Estuve once años en la Casa de las Américas y comencé en el ISDi compartiendo el tiempo con ella, manteniéndome trabajando en ambos lugares hasta que, después de un viaje a Chile en 1989 y de verificar que era posible cambiar el pasaporte y retornar, decidimos volver definitivamente, aunque sin tener gran certeza de cuándo sería. En 1990 resuelvo que en ese último tiempo en Cuba debía concentrarme en la docencia y dejé la Casa de las Américas, algo que me resultó muy contradictorio y en cierto modo doloroso; pero me fui al Instituto a tiempo completo, o quizás debería mejor decir al sistema liderado por la ONDi, preparando con calma el retorno; pero resulta que, a inicios del noventa y dos, mi suegra, que estaba en Chile, enfermó gravemente y mi esposa tuvo que partir urgentemente con nuestro hijo menor, lo que en cierto modo precipitó nuestro retorno y, en un plazo de diez meses, yo ya estaba en Chile.

grabador y profesor Hugo Rivera

Hugo Rivera Scott.

 

Mis recuerdos, por lo que he dicho, se radican principalmente en La Habana, aunque también los tengo de Alamar, el lugar donde vivimos todo ese tiempo y de sus alrededores, de las playas del Este y del vecino pueblo de Cojímar. Antes de saber siquiera que alguna vez estaríamos allí, yo había registrado ya ese nombre por el famoso relato inverso de Alejo Carpentier que es Volver a la semilla, cuya motivación, según leí alguna vez, salió de allí, pero también por esa otra narración formidable que es El viejo y el mar, con película incluida y el rostro de Spencer Tracy en un primerísimo primer plano.
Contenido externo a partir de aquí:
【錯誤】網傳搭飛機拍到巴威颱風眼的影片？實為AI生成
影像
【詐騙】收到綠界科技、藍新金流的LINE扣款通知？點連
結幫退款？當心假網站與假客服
Pero resulta que después de vivir allá, esa caleta para nosotros cambió su rostro, el que fue reemplazado por el del fotógrafo Raúl Corrales, a quien visitábamos corrientemente y se asoció también al recuerdo sabroso de un maravilloso pulpo que preparaba su esposa.

En el resto de la Isla nos movimos muy poco, sin embargo, como dije antes, por obra de las circunstancias fui varias veces a Holguín, donde llevé exposiciones de la Casa, la primera fue de libros y carteles para preparar la llegada de los jurados que debían concentrarse allí para realizar su trabajo, luego fueron exposiciones de grabado de la Colección Arte de Nuestra América. En esos viajes coincidí y conocí también a mucha gente, como la doctora Adelaida de Juan, que me condujo a dirigir unas tesistas de la Universidad de La Habana en un trabajo sobre fotografía; a la poetisa Carilda Oliver Labra, que me impresionó con sus historias en las que también apareció Neruda; a Cleva Solís, con quien fuimos compañeros de asiento en un vuelo conversando entretenidamente de vuelta a La Habana, y con artistas visuales como Flora Fong, José Bedia, Francisco Elso, Nelson Domínguez, Cosme Proenza y varios más.

Supongo, luego de releer su pregunta, que la expectativa era más bien de respuestas concisas, posiblemente rápidas y de asociación inmediata, pero no estoy frente a una grabadora y no puedo evitar las digresiones memoriosas que he preferido no limitar.

Por eso mismo y para cerrar, trataré de ser más preciso en cuanto a la “sensación” que usted me solicita.

El sentimiento que tengo de nuestra vida en Cuba es el de haber vivido un tiempo bastante pleno, que quizás sea lo más cercano a la felicidad.